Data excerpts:
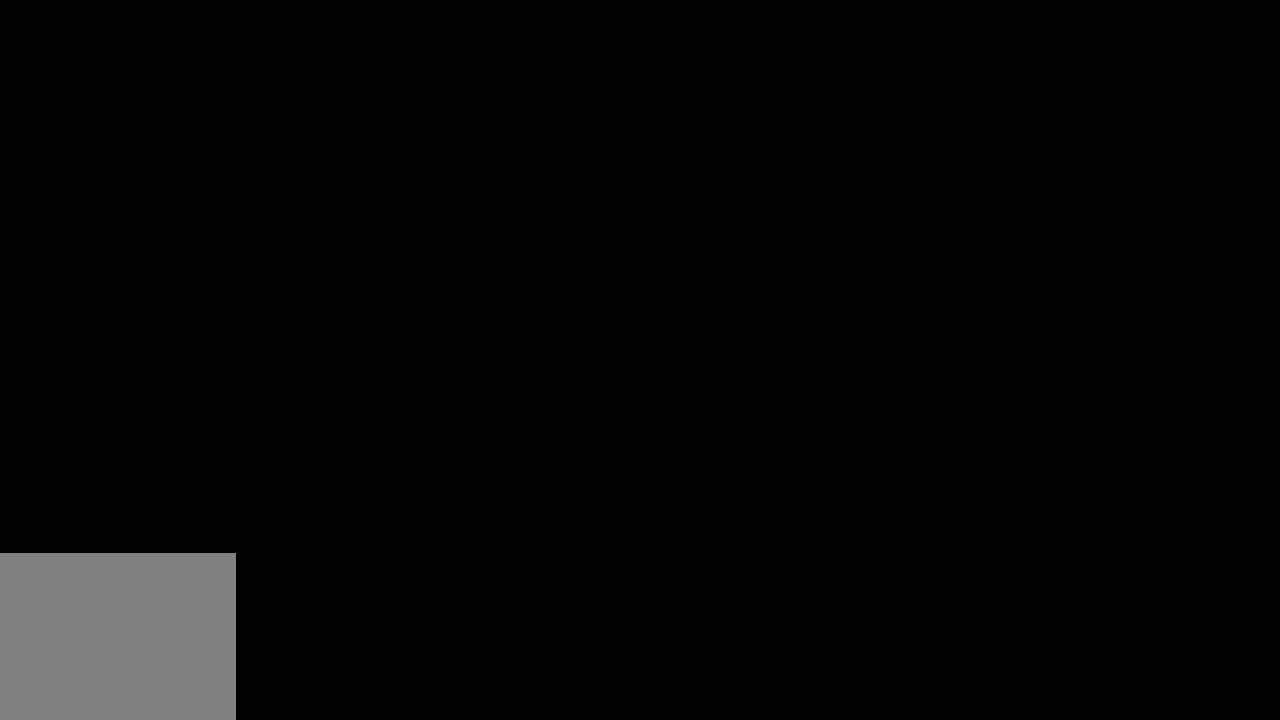
{"buttons": [], "left_stick": "center", "right_stick": "center", "events": []}
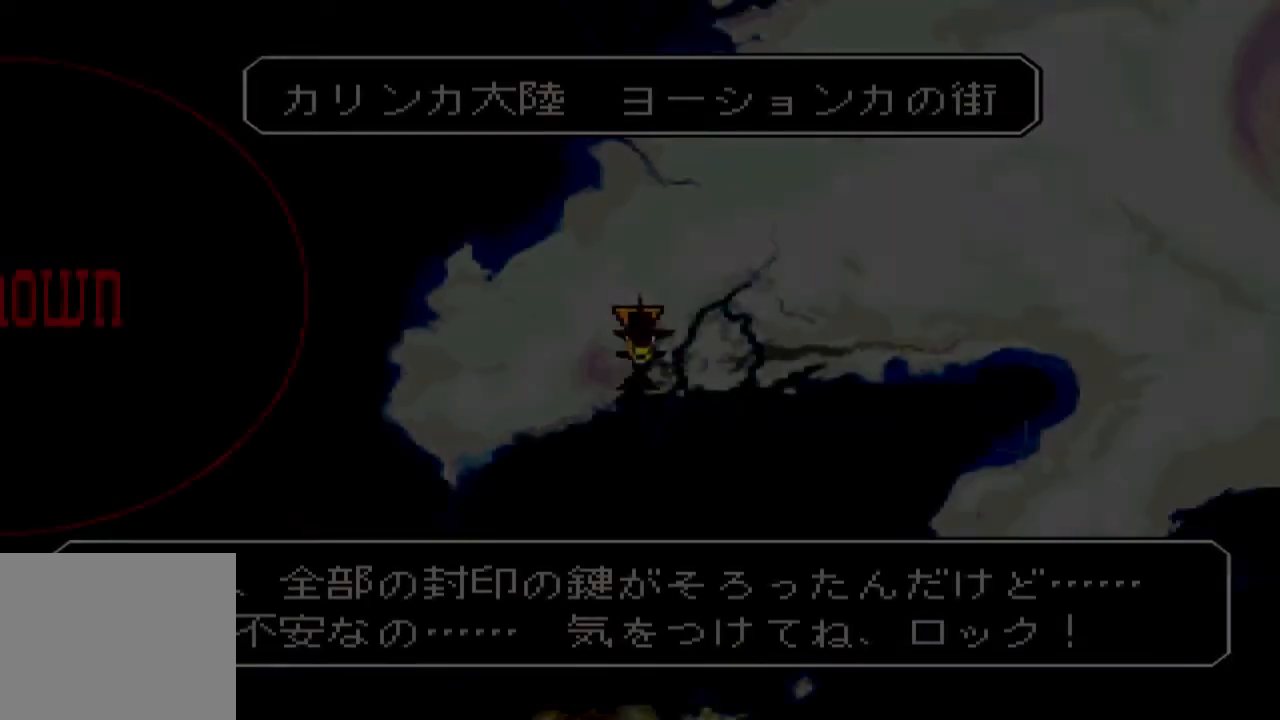
{"buttons": [], "left_stick": "center", "right_stick": "center", "events": []}
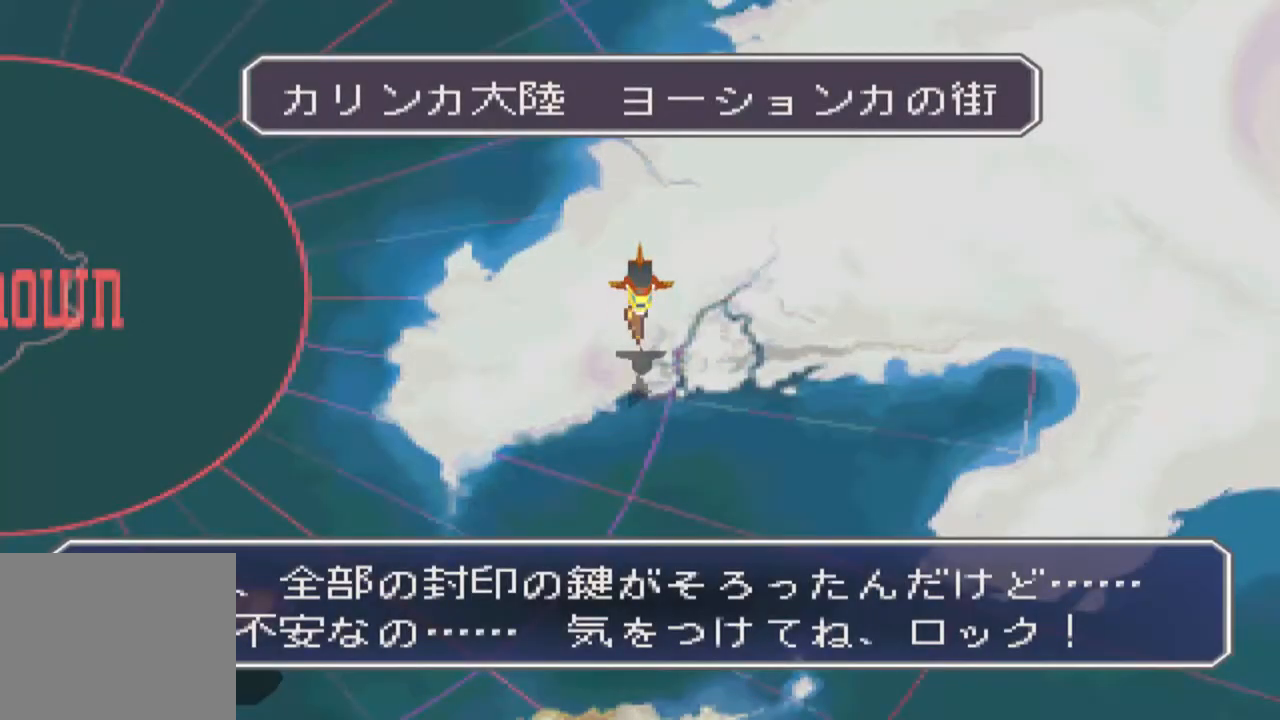
{"buttons": [], "left_stick": "center", "right_stick": "center", "events": [[50, "DPAD_LEFT", "down"], [50, "SQUARE", "down"], [83, "DPAD_DOWN", "down"], [450, "SQUARE", "up"], [483, "DPAD_DOWN", "up"], [483, "DPAD_LEFT", "up"]]}
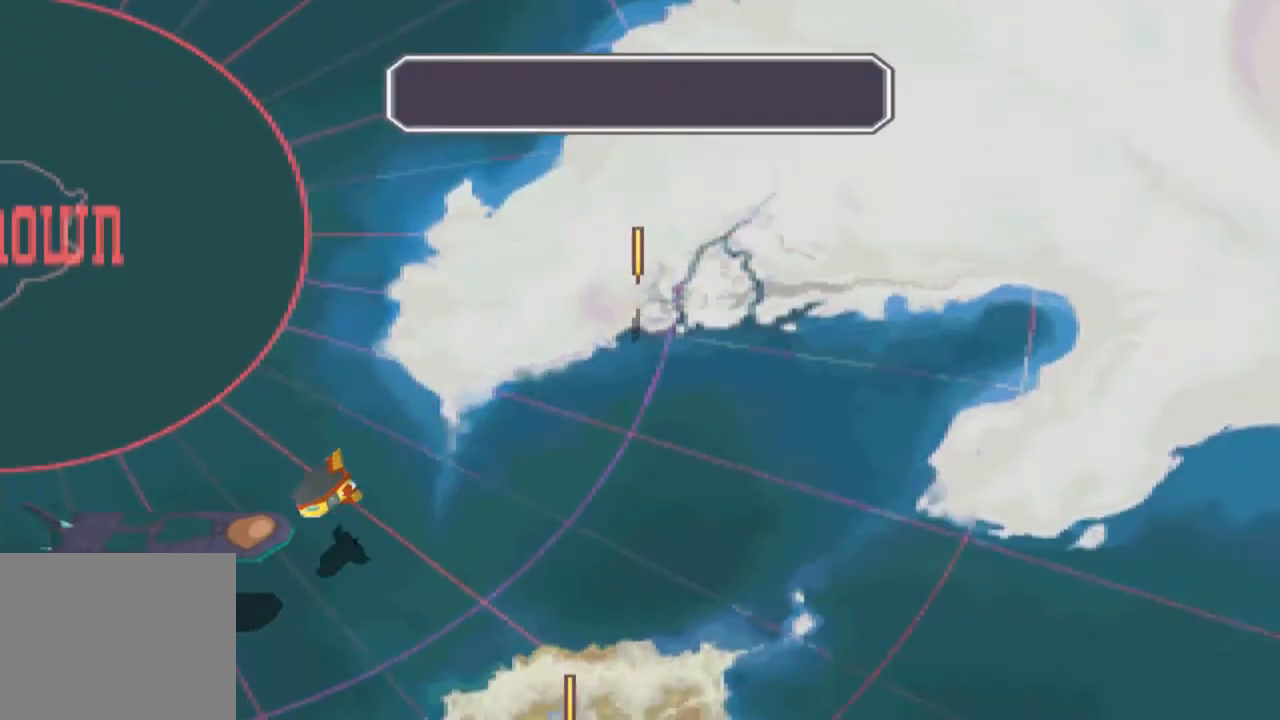
{"buttons": ["CIRCLE"], "left_stick": "center", "right_stick": "center", "events": [[17, "CIRCLE", "down"], [167, "CIRCLE", "up"], [267, "CIRCLE", "down"], [350, "CIRCLE", "up"], [500, "CIRCLE", "down"]]}
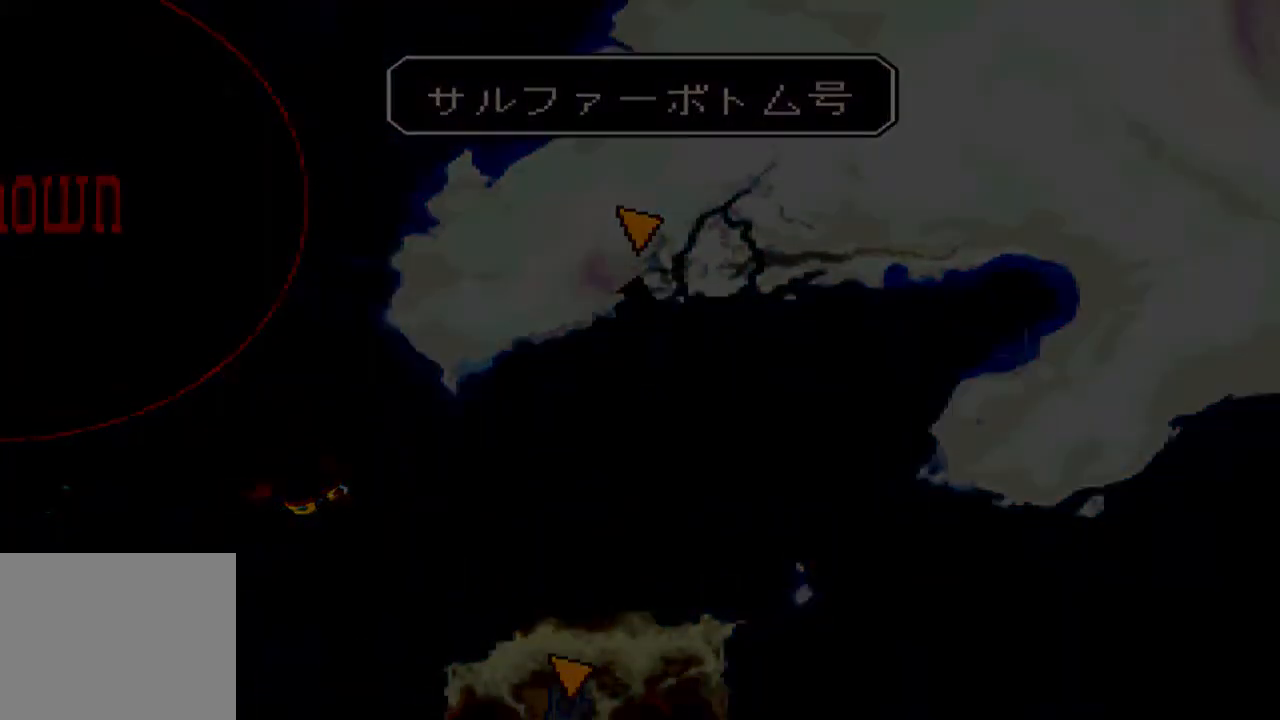
{"buttons": [], "left_stick": "center", "right_stick": "center", "events": [[83, "CIRCLE", "up"]]}
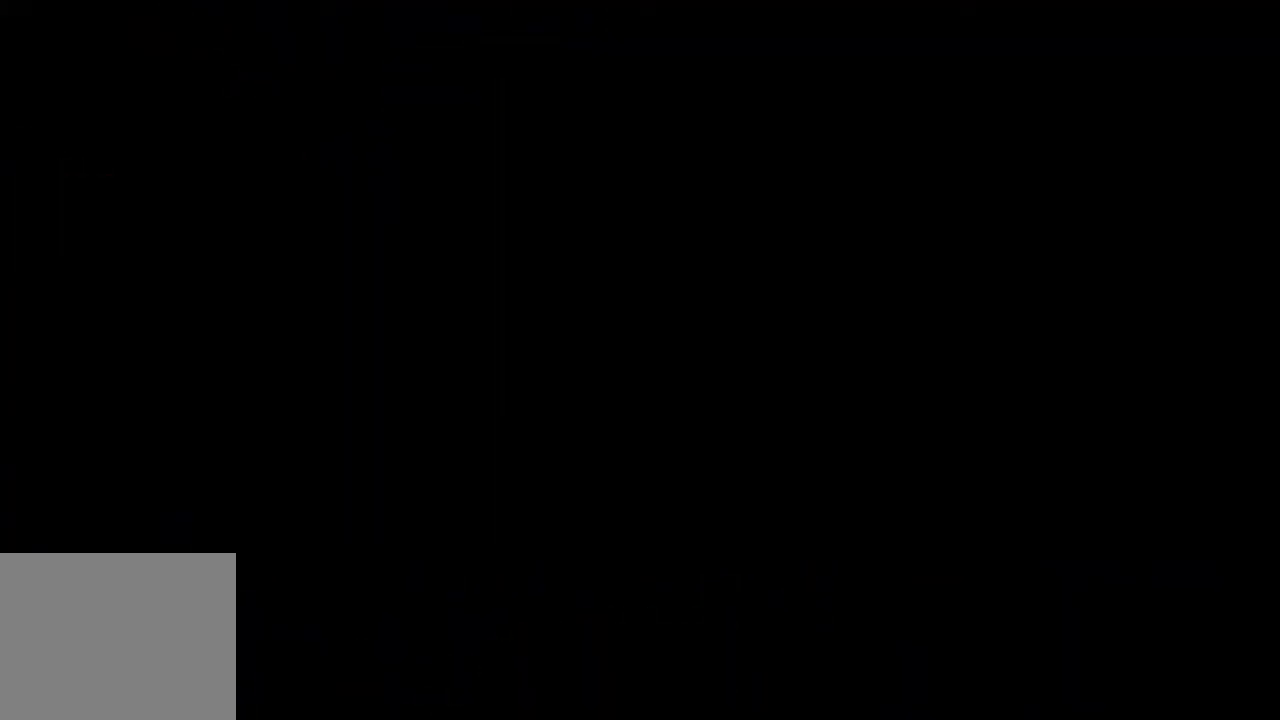
{"buttons": [], "left_stick": "center", "right_stick": "center", "events": []}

> **WHAT YOU HAVE TO DO**
Wherever the string "CIRCLE" appears in a line above, copy that line.

> **ANSWER SPACE**
{"buttons": ["CIRCLE"], "left_stick": "center", "right_stick": "center", "events": [[17, "CIRCLE", "down"], [167, "CIRCLE", "up"], [267, "CIRCLE", "down"], [350, "CIRCLE", "up"], [500, "CIRCLE", "down"]]}
{"buttons": [], "left_stick": "center", "right_stick": "center", "events": [[83, "CIRCLE", "up"]]}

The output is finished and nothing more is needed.